Dans les années qui suivirent l’enquête, le MV Joyitaa été vendu aux enchères, réparé, réaménagé et révisé, bien qu'il se soit avéré qu'il n'avait pas perdu son air de malchance. En 1957, il s’est échoué dans la mer de Koro alors qu’il transportait 13 passagers, après quoi il a été réparé et ses opérations ont repris. En 1959, il s’est à nouveau échoué, cette fois sur un récif à Vatuvalu. Le navire a finalement dérivé du récif et a rencontré des problèmes mécaniques anormaux lorsque ses pompes ont commencé à pomper de l'eau dans la coque plutôt que de l'expulser. Ces incidents, ainsi que le passé déjà sombre du navire, l'ont fait qualifier de navire maudit, et peu de marins ont voulu en faire partie. Les propriétaires ont dépouillé le navire d'équipements utiles et l'ont abandonné comme un simple hulk, qui a ensuite été acheté par l'auteur Robin Maugham dans les années 1960, qui allait ensuite écrire un livre intitulé The Joyita Mystery. en 1962. Au fil des années, le hulk échoué a été récupéré pour la ferraille et les pièces. Il ne restait presque plus rien dans les années 1970.

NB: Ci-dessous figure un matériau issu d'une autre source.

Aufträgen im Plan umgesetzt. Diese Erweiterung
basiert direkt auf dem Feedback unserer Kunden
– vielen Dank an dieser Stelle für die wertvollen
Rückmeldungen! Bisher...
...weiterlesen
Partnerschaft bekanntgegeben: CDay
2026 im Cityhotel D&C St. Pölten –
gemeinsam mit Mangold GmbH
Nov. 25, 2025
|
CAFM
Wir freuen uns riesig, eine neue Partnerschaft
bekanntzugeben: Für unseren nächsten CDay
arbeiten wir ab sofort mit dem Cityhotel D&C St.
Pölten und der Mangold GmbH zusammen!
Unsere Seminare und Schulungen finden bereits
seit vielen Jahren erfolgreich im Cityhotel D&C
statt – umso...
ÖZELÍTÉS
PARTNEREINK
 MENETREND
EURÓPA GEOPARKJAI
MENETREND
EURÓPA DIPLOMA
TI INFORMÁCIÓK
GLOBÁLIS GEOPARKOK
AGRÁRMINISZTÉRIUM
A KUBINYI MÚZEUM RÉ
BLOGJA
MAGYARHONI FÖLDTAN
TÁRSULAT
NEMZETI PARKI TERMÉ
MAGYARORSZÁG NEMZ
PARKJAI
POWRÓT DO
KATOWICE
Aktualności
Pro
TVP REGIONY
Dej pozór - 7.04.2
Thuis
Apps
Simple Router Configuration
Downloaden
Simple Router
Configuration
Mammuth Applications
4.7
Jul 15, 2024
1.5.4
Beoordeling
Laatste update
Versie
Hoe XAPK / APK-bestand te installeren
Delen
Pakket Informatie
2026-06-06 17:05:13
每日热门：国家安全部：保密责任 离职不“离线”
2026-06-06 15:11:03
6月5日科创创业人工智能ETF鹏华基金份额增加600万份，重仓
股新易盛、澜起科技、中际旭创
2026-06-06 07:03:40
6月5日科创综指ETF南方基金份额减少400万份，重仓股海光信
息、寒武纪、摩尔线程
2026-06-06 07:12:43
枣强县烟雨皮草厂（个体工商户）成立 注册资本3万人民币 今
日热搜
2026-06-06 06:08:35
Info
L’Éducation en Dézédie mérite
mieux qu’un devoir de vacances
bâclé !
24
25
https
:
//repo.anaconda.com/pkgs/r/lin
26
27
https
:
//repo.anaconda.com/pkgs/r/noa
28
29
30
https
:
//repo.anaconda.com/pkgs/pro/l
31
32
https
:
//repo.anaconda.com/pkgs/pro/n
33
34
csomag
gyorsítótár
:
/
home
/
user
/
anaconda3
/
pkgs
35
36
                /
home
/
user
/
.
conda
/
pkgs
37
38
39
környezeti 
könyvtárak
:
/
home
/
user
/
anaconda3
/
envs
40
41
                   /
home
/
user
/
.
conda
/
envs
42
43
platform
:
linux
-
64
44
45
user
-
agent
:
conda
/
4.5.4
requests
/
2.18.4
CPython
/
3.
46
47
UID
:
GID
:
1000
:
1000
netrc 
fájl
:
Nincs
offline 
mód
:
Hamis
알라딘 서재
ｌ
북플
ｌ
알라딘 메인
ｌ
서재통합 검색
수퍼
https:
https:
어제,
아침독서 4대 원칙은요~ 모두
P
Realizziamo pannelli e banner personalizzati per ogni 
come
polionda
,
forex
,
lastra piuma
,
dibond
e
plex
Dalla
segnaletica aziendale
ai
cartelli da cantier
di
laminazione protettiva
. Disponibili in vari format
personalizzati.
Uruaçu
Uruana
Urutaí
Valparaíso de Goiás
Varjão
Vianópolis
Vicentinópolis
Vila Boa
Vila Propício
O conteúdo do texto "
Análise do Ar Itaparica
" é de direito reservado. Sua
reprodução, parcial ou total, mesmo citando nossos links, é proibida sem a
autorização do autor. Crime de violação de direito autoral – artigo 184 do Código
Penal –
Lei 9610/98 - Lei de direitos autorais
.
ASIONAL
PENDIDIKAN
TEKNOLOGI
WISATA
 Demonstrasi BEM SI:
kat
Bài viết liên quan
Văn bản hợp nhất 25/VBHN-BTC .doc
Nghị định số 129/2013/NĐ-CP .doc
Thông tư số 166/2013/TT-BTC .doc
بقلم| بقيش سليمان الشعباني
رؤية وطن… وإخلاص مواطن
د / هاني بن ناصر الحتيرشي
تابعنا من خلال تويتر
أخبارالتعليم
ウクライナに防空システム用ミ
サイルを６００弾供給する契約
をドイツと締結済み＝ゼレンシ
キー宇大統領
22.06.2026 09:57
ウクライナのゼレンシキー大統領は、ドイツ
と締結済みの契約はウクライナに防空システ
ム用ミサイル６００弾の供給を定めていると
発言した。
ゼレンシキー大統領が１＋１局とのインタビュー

Bien que la Joyita se soit détériorée et ait perdu sa forme physique, son mystère reste toujours aussi fort. Qu'est-il arrivé à ce navire maudit et à son équipage en 1955? À ce jour, malgré toutes les rumeurs, les spéculations et les théories, personne ne le sait. Les 25 personnes à bord n'ont jamais été retrouvées, ni aucune trace des embarcations de sauvetage à bord desquelles elles ont fui une menace inconnue ni de la cargaison manquante. Cela semble être encore un mystère insondable de la mer, avec les seuls témoins de la vérité, les vagues et peut-être les fantômes du passé, qui sont peut-être encore au-dessus de l’agitation incessante de la mer, contemplant leur destin et perdus pour leur tombe aqueuse.